Required action: In your copy, leave out all pictures and reproduce every entry exactly.

↓

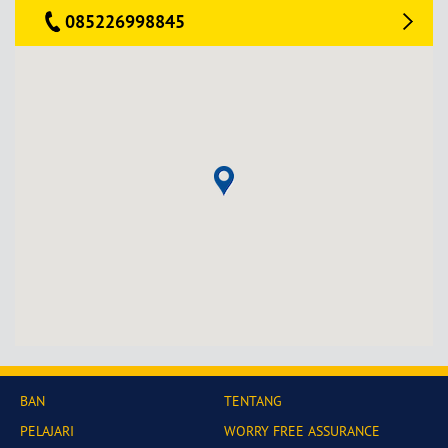
085226998845
BAN
TENTANG
PELAJARI
WORRY FREE ASSURANCE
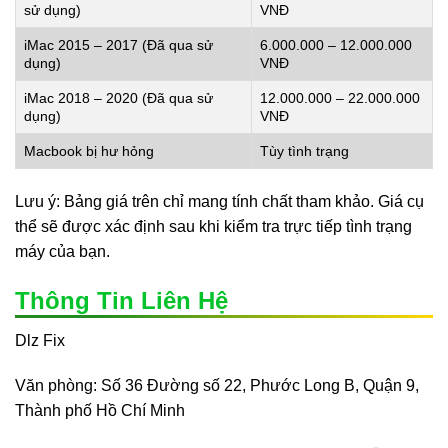
sử dụng)
VNĐ
iMac 2015 – 2017 (Đã qua sử
6.000.000 – 12.000.000
dụng)
VNĐ
iMac 2018 – 2020 (Đã qua sử
12.000.000 – 22.000.000
dụng)
VNĐ
Macbook bị hư hỏng
Tùy tình trạng
Lưu ý: Bảng giá trên chỉ mang tính chất tham khảo. Giá cụ
thể sẽ được xác định sau khi kiểm tra trực tiếp tình trạng
máy của bạn.
Thông Tin Liên Hệ
Dlz Fix
Văn phòng: Số 36 Đường số 22, Phước Long B, Quận 9,
Thành phố Hồ Chí Minh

↑

Answer to this exercise:
085226998845
BAN
TENTANG
PELAJARI
WORRY FREE ASSURANCE
sử dụng)
VNĐ
iMac 2015 – 2017 (Đã qua sử
6.000.000 – 12.000.000
dụng)
VNĐ
iMac 2018 – 2020 (Đã qua sử
12.000.000 – 22.000.000
dụng)
VNĐ
Macbook bị hư hỏng
Tùy tình trạng
Lưu ý: Bảng giá trên chỉ mang tính chất tham khảo. Giá cụ
thể sẽ được xác định sau khi kiểm tra trực tiếp tình trạng
máy của bạn.
Thông Tin Liên Hệ
Dlz Fix
Văn phòng: Số 36 Đường số 22, Phước Long B, Quận 9,
Thành phố Hồ Chí Minh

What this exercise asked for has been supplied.